Sometimes through Ferragamo’s own narration—it’s a treat to hear his voice during these rare moments—but mostly via passages cozily read by repeat Guadagnino collaborator Michael Stuhlbarg, the saga of Salvatore begins from his childhood in Bonito, Italy, when he was a poor boy mesmerized by the craft of cobblery. He was an apprentice here, and a novice yet skilled shoemaker there, before he was even a teen, learning and fine-tuning the technique of durable footwear as a child laborer, unprotected by the era’s laws. Everything changed for the young Salvatore when he immigrated to America in 1915 at the age of 16 after convincing his family that shoemaking was his calling—it probably helped that he designed his sisters’ first communion shoes, which became a hit within his community when he was only about 12.
Adapting Ferragamo’s 1955 memoir, fashion journalist Dana Thomas aptly selects the most novelistic segments of the book, giving the viewer a nostalgic snapshot of a young Italian immigrant with big dreams. In that spirit, we learn that Ferragamo wrapped crumpled pieces of paper inside a dollar bill in order to look sufficiently funded during his third-class journey to America, and wore a gabardine coat with a fur collar to avoid looking too Provençal while entering the country through Ellis Island. Afterward, Thomas and Guadagnino take us on another journey, this time, a cross-country one Salvatore took from Boston to the warm shores of the West Coast, after realizing that the East Coast’s harshness of style in clothing and architecture didn’t really mesh with his sensibilities.
In California—namely, Santa Barbara where the heart of the film industry used to beat—the young shoemaker found his groove, quickly proving indispensable to the American Film Company and the Silent Era with footwear he designed for everyone, including Gloria Swanson, Mary Pickford, Douglas Fairbanks, Rudolph Valentino, and Lillian Gish, many of whom he befriended.
There is so much material to gush over in these segments for both fashion enthusiasts and cinephiles alike, from the iconic curled-toe shoes of The Thief Of Bagdad and recordings of Cecil B. DeMille and Charlie Chaplin, to various talking-head interviews with a dizzying parade of high-profile names such as Martin Scorsese, Manolo Blahnik, and Christian Louboutin.

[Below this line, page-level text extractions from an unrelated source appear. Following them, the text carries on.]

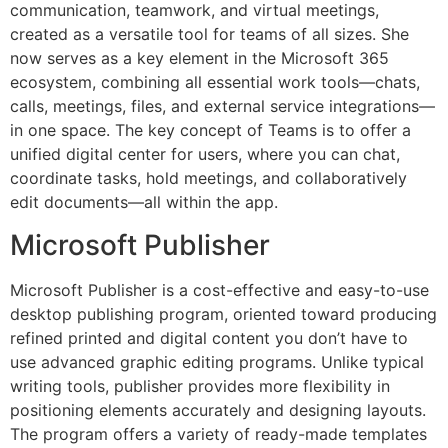
communication, teamwork, and virtual meetings,
created as a versatile tool for teams of all sizes. She
now serves as a key element in the Microsoft 365
ecosystem, combining all essential work tools—chats,
calls, meetings, files, and external service integrations—
in one space. The key concept of Teams is to offer a
unified digital center for users, where you can chat,
coordinate tasks, hold meetings, and collaboratively
edit documents—all within the app.
Microsoft Publisher
Microsoft Publisher is a cost-effective and easy-to-use
desktop publishing program, oriented toward producing
refined printed and digital content you don’t have to
use advanced graphic editing programs. Unlike typical
writing tools, publisher provides more flexibility in
positioning elements accurately and designing layouts.
The program offers a variety of ready-made templates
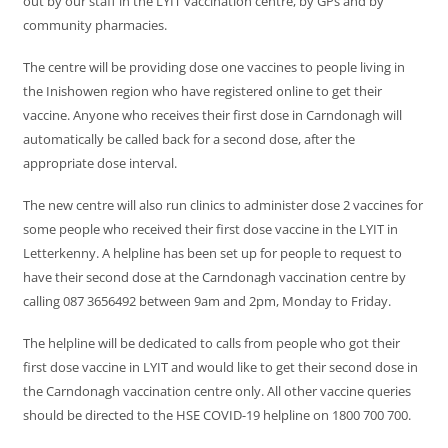
out by our staff in the LYIT vaccination centre, by GPs and by
community pharmacies.
The centre will be providing dose one vaccines to people living in
the Inishowen region who have registered online to get their
vaccine. Anyone who receives their first dose in Carndonagh will
automatically be called back for a second dose, after the
appropriate dose interval.
The new centre will also run clinics to administer dose 2 vaccines for
some people who received their first dose vaccine in the LYIT in
Letterkenny. A helpline has been set up for people to request to
have their second dose at the Carndonagh vaccination centre by
calling 087 3656492 between 9am and 2pm, Monday to Friday.
The helpline will be dedicated to calls from people who got their
first dose vaccine in LYIT and would like to get their second dose in
the Carndonagh vaccination centre only. All other vaccine queries
should be directed to the HSE COVID-19 helpline on 1800 700 700.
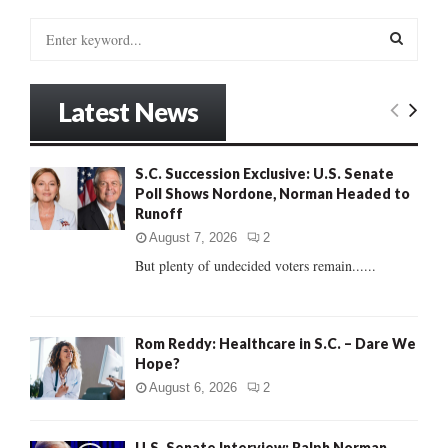
S
e
a
S
r
Latest News
c
E
h
f
A
S.C. Succession Exclusive: U.S. Senate
o
Poll Shows Nordone, Norman Headed to
r
R
Runoff
:
C
August 7, 2026
2
But plenty of undecided voters remain......
H
Rom Reddy: Healthcare in S.C. – Dare We
Hope?
August 6, 2026
2
U.S. Senate Interview: Ralph Norman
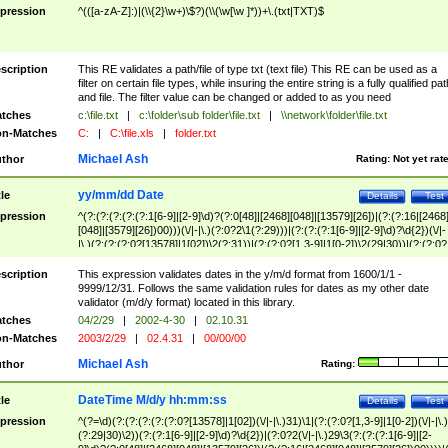
pression
^(([a-zA-Z]:)|(\\{2}\w+)\$?)(\\(\w[\w ]*))+\.(txt|TXT)$
scription
This RE validates a path/file of type txt (text file) This RE can be used as a
filter on certain file types, while insuring the entire string is a fully qualified pat
and file. The filter value can be changed or added to as you need
tches
c:\file.txt
|
c:\folder\sub folder\file.txt
|
\\network\folder\file.txt
n-Matches
C:
|
C:\file.xls
|
folder.txt
Michael Ash
thor
Rating:
Not yet rat
yy/mm/dd Date
tle
Details
Test
pression
^(?:(?:(?:(?:(?:1[6-9]|[2-9]\d)?(?:0[48]|[2468][048]|[13579][26])|(?:(?:16|[2468
[048]|[3579][26])00)))(\/|-|\.)(?:0?2\1(?:29)))|(?:(?:(?:1[6-9]|[2-9]\d)?\d{2})(\/|-
|\.)(?:(?:(?:0?[13578]|1[02])\2(?:31))|(?:(?:0?[1,3-9]|1[0-2])\2(29|30))|(?:(?:0?
[1-9])|(?:1[0-2]))\2(?:0?[1-9]|1\d|2[0-8]))))$
scription
This expression validates dates in the y/m/d format from 1600/1/1 -
9999/12/31. Follows the same validation rules for dates as my other date
validator (m/d/y format) located in this library.
tches
04/2/29
|
2002-4-30
|
02.10.31
n-Matches
2003/2/29
|
02.4.31
|
00/00/00
Michael Ash
thor
Rating:
DateTime M/d/y hh:mm:ss
tle
Details
Test
pression
^(?=\d)(?:(?:(?:(?:(?:0?[13578]|1[02])(\/|-|\.)31)\1|(?:(?:0?[1,3-9]|1[0-2])(\/|-|\.)
(?:29|30)\2))(?:(?:1[6-9]|[2-9]\d)?\d{2})|(?:0?2(\/|-|\.)29\3(?:(?:(?:1[6-9]|[2-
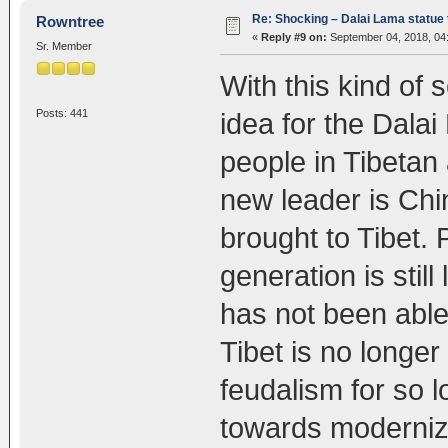
Re: Shocking – Dalai Lama statue t
Rowntree
«
Reply #9 on:
September 04, 2018, 04
Sr. Member
With this kind of 
Posts: 441
idea for the Dala
people in Tibetan a
new leader is Ch
brought to Tibet.
generation is stil
has not been able
Tibet is no longer
feudalism for so 
towards moderniza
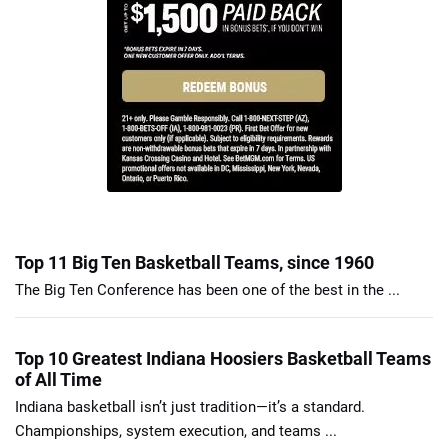
Top 11 Big Ten Basketball Teams, since 1960
The Big Ten Conference has been one of the best in the ...
Top 10 Greatest Indiana Hoosiers Basketball Teams
of All Time
Indiana basketball isn’t just tradition—it’s a standard.
Championships, system execution, and teams ...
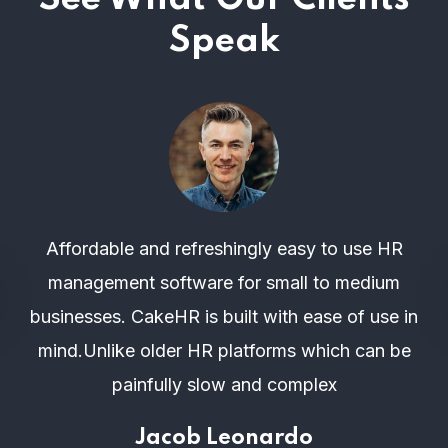
Speak
Affordable and refreshingly easy to use HR
management software for small to medium
businesses. CakeHR is built with ease of use in
mind.Unlike older HR platforms which can be
painfully slow and complex
Jacob Leonardo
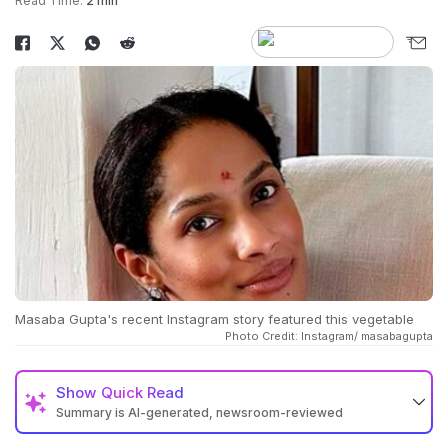
Read Time:
2 min
Masaba Gupta's recent Instagram story featured this vegetable
Photo Credit: Instagram/ masabagupta
Show
Quick Read
Summary is AI-generated, newsroom-reviewed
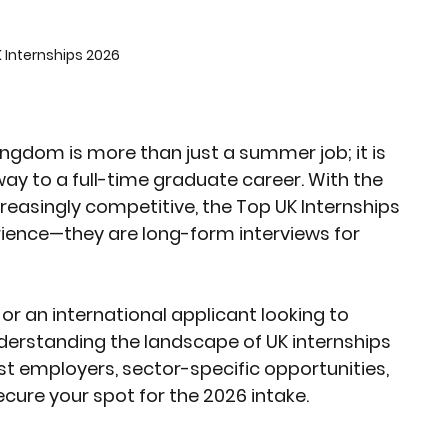
rket Insights
Affordable Gadgets
 Internships 2026
e Previews
AI-Powered Entrepreneursh
ingdom is more than just a summer job; it is 
ay to a full-time graduate career. With the 
ural Heritage in Technology
easingly competitive, the 
Top UK Internships 
rience—they are long-form interviews for 
Cultural Heritage in Technology
r an international applicant looking to 
derstanding the landscape of UK internships 
tical Insights
est employers, sector-specific opportunities, 
cure your spot for the 2026 intake.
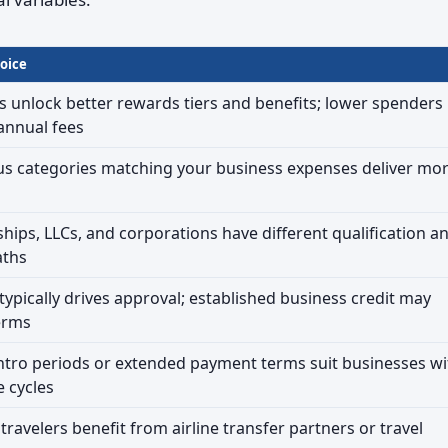
oice
 unlock better rewards tiers and benefits; lower spenders
 annual fees
us categories matching your business expenses deliver mo
ships, LLCs, and corporations have different qualification a
aths
typically drives approval; established business credit may
erms
ntro periods or extended payment terms suit businesses wi
 cycles
ravelers benefit from airline transfer partners or travel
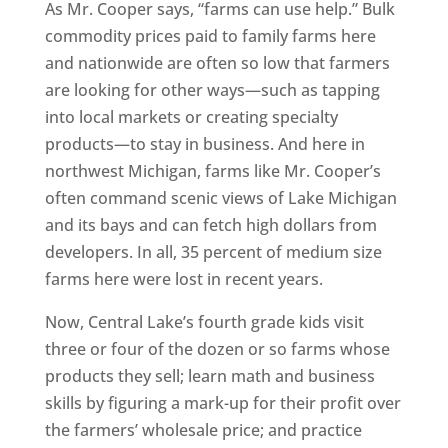
As Mr. Cooper says, “farms can use help.” Bulk
commodity prices paid to family farms here
and nationwide are often so low that farmers
are looking for other ways—such as tapping
into local markets or creating specialty
products—to stay in business. And here in
northwest Michigan, farms like Mr. Cooper’s
often command scenic views of Lake Michigan
and its bays and can fetch high dollars from
developers. In all, 35 percent of medium size
farms here were lost in recent years.
Now, Central Lake’s fourth grade kids visit
three or four of the dozen or so farms whose
products they sell; learn math and business
skills by figuring a mark-up for their profit over
the farmers’ wholesale price; and practice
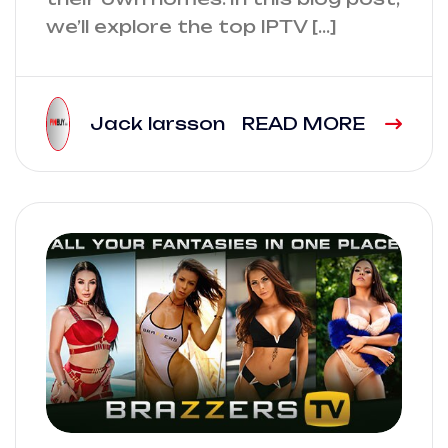
we’ll explore the top IPTV […]
Jack larsson
READ MORE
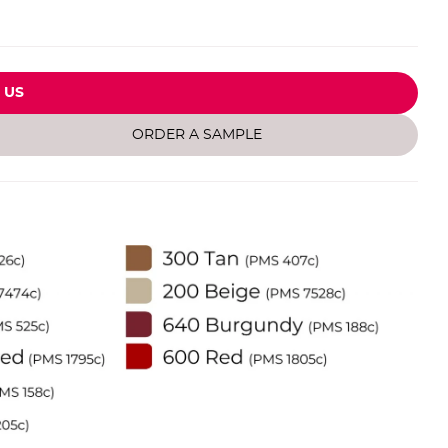
 US
ORDER A SAMPLE
Inf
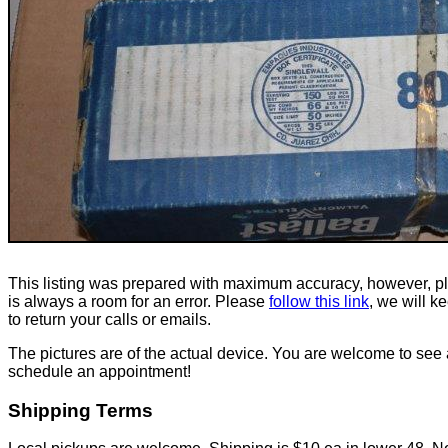
This listing was prepared with maximum accuracy, however, p
is always a room for an error. Please
follow this link
, we will k
to return your calls or emails.
The pictures are of the actual device. You are welcome to see 
schedule an appointment!
Shipping Terms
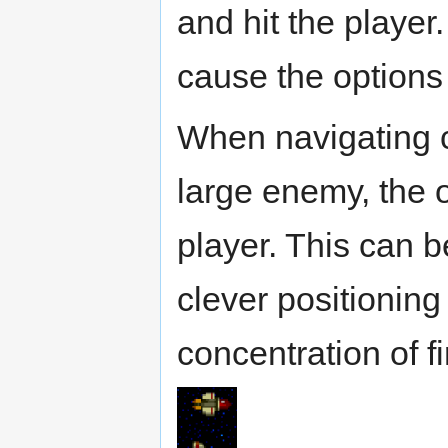
and hit the player
cause the options 
When navigating c
large enemy, the o
player. This can 
clever positioning
concentration of fi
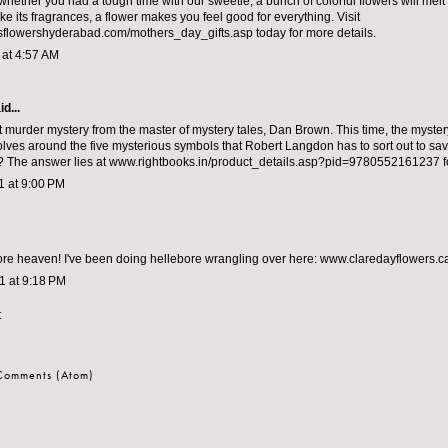
 whether you had a tough time with our sweetie, a bunch of colorful flowers will melt
like its fragrances, a flower makes you feel good for everything. Visit
flowershyderabad.com/mothers_day_gifts.asp today for more details.
1 at 4:57 AM
d...
st murder mystery from the master of mystery tales, Dan Brown. This time, the myster
lves around the five mysterious symbols that Robert Langdon has to sort out to save 
? The answer lies at www.rightbooks.in/product_details.asp?pid=9780552161237 f
11 at 9:00 PM
ore heaven! I've been doing hellebore wrangling over here: www.claredayflowers.c
11 at 9:18 PM
t
 Comments (Atom)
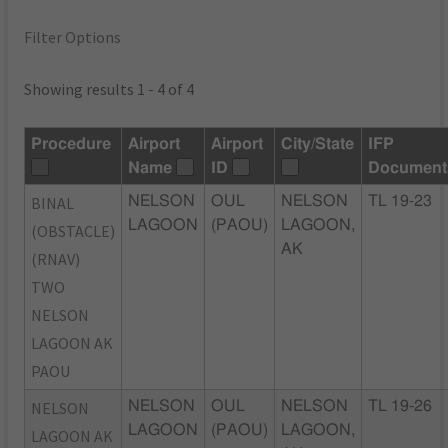
Filter Options
Showing results 1 - 4 of 4
Procedure
Airport
Airport
City/State
IFP
Name
ID
Document
BINAL
NELSON
OUL
NELSON
TL 19-23
LAGOON
(PAOU)
LAGOON,
(OBSTACLE)
AK
(RNAV)
TWO
NELSON
LAGOON AK
PAOU
NELSON
NELSON
OUL
NELSON
TL 19-26
LAGOON
(PAOU)
LAGOON,
LAGOON AK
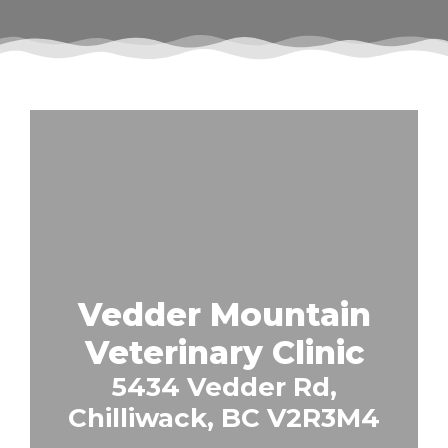
Vedder Mountain
Veterinary Clinic
5434 Vedder Rd,
Chilliwack, BC V2R3M4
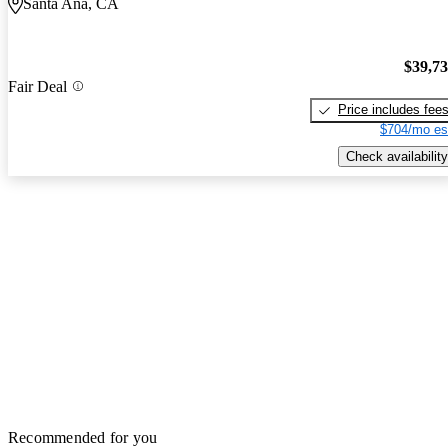
Santa Ana, CA
$39,7
Fair Deal
Price includes fee
$704/mo es
Check availability
Recommended for you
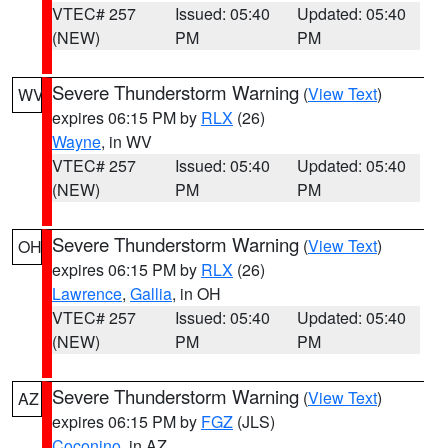
VTEC# 257
Issued: 05:40
Updated: 05:40
(NEW)
PM
PM
Severe Thunderstorm Warning
(
View Text
)
WV
expires 06:15 PM by
RLX
(26)
Wayne
, in WV
VTEC# 257
Issued: 05:40
Updated: 05:40
(NEW)
PM
PM
Severe Thunderstorm Warning
(
View Text
)
OH
expires 06:15 PM by
RLX
(26)
Lawrence
,
Gallia
, in OH
VTEC# 257
Issued: 05:40
Updated: 05:40
(NEW)
PM
PM
Severe Thunderstorm Warning
(
View Text
)
AZ
expires 06:15 PM by
FGZ
(JLS)
Coconino
, in AZ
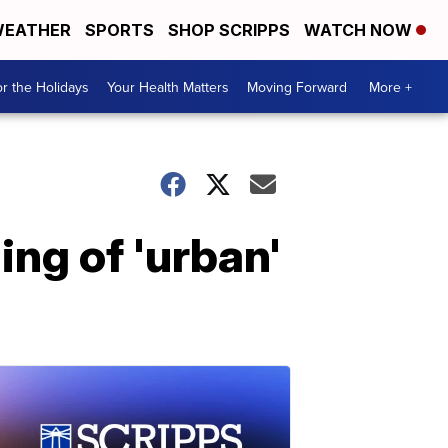
EATHER
SPORTS
SHOP SCRIPPS
WATCH NOW
r the Holidays
Your Health Matters
Moving Forward
More +
ng of 'urban'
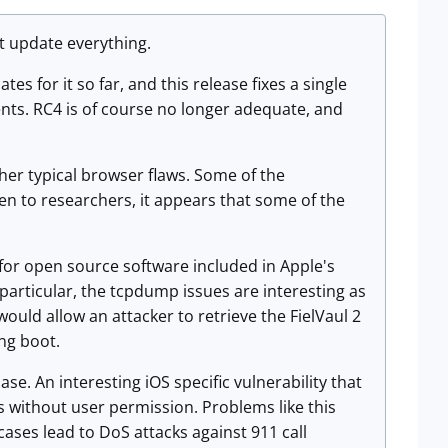
at update everything.
es for it so far, and this release fixes a single
ts. RC4 is of course no longer adequate, and
her typical browser flaws. Some of the
ven to researchers, it appears that some of the
 for open source software included in Apple's
particular, the tcpdump issues are interesting as
would allow an attacker to retrieve the FielVaul 2
ing boot.
se. An interesting iOS specific vulnerability that
s without user permission. Problems like this
ases lead to DoS attacks against 911 call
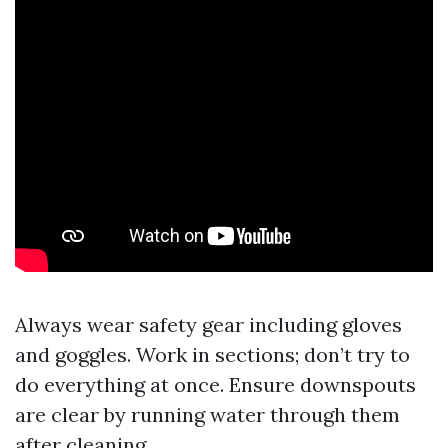
Always wear safety gear including gloves
and goggles. Work in sections; don’t try to
do everything at once. Ensure downspouts
are clear by running water through them
after cleaning.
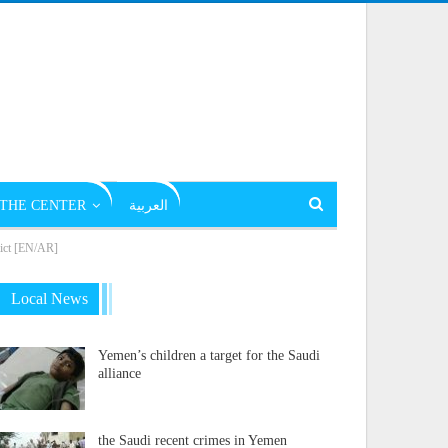
THE CENTER
العربية
flict [EN/AR]
Local News
Yemen’s children a target for the Saudi
alliance
the Saudi recent crimes in Yemen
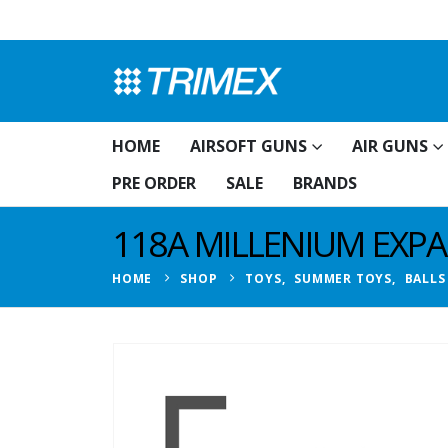
HOME
AIRSOFT GUNS
AIR GUNS
PRE ORDER
SALE
BRANDS
118A MILLENIUM EXPA
HOME
SHOP
TOYS
,
SUMMER TOYS
,
BALLS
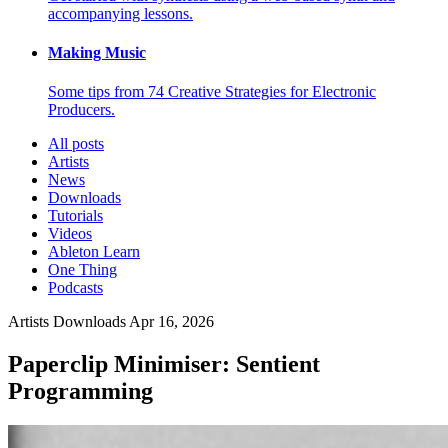
accompanying lessons.
Making Music
Some tips from 74 Creative Strategies for Electronic
Producers.
All posts
Artists
News
Downloads
Tutorials
Videos
Ableton Learn
One Thing
Podcasts
Artists
Downloads
Apr 16, 2026
Paperclip Minimiser: Sentient
Programming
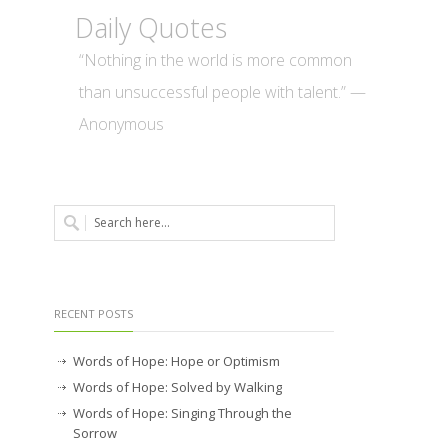
Daily Quotes
“Nothing in the world is more common
than unsuccessful people with talent.” —
Anonymous
RECENT POSTS
Words of Hope: Hope or Optimism
Words of Hope: Solved by Walking
Words of Hope: Singing Through the
Sorrow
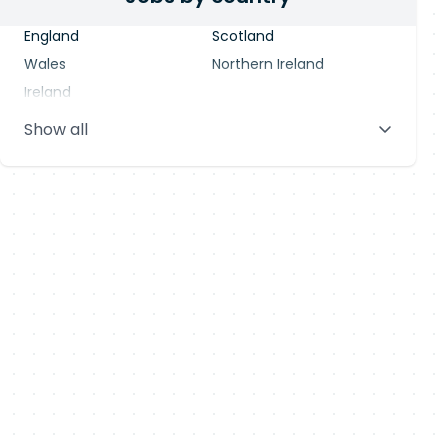
England
Scotland
Wales
Northern Ireland
Ireland
Show all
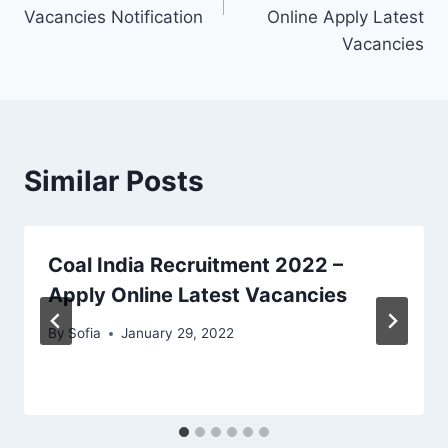
Vacancies Notification
Online Apply Latest
Vacancies
Similar Posts
Coal India Recruitment 2022 –
Apply Online Latest Vacancies
By
Sofia
January 29, 2022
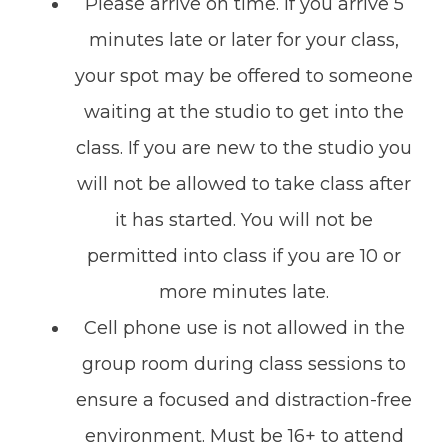
Please arrive on time. If you arrive 5
minutes late or later for your class,
your spot may be offered to someone
waiting at the studio to get into the
class. If you are new to the studio you
will not be allowed to take class after
it has started. You will not be
permitted into class if you are 10 or
more minutes late.
Cell phone use is not allowed in the
group room during class sessions to
ensure a focused and distraction-free
environment. Must be 16+ to attend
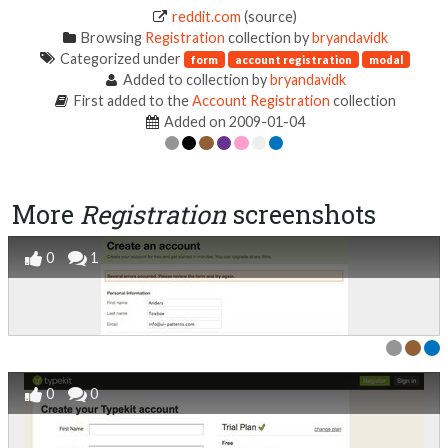
reddit.com
(source)
Browsing
Registration
collection by
bryandavidk
Categorized under
form
account registration
modal
Added to collection by
bryandavidk
First added to the
Account Registration
collection
Added on 2009-01-04
More
Registration
screenshots
0
1
0
0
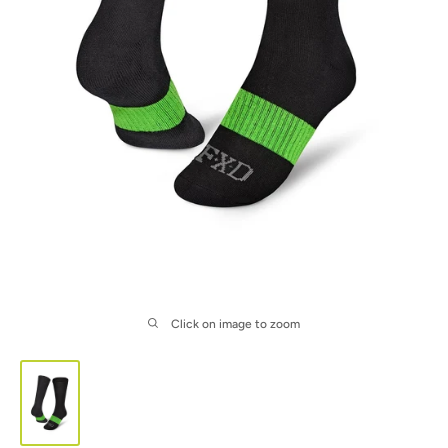
Click on image to zoom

Many of the other interviewees consist of Ferragamo’s descendants and living relatives, nicely complementing his professional legacy (articulated in the film by various film critics and fashion industry moguls) with personal anecdotes both meaningful and intimate. There is similarly a wealth of archival footage throughout the movie that anyone mesmerized by the history of Hollywood—both the industry and the Los Angeles neighborhood nested under the shadow of the iconic real estate sign—will find breathtaking.
While this is a conventionally crowded canvas, Guagadnino and editor Walter Fasano leanly snap together all the pieces as neatly as a Ferragamo shoe, showing us on occasion the making of a pair of the designer’s most famous footwear styles. The most significant sequences in that regard show the assemblage of a sparkly red pump that feels very much like an update of Dorothy’s ruby The Wizard Of Oz slippers, as well as a colorful wedge sandal that gives the impression of an artistic layered cake.
While Salvatore doesn’t expand on Ferragamo’s venture into other avenues of fashion, or offer critical observations on today’s luxury goods commerce (unlike 2019’s Halston, another Frédéric Tcheng-directed fashion documentary), it still supplies a complete portrait of an artist so scientifically minded that he took various college-level courses on human anatomy in order to understand the wonders of the foot. Capped off with a Busby Berkeley-style musical number consisting of circles of shoes doing a synchronized dance, Guadagnino’s documentary is very much like walking through an immersive and interactive museum designed to make one feel nostalgic for a bygone era of art and craft. It’s magical stuff.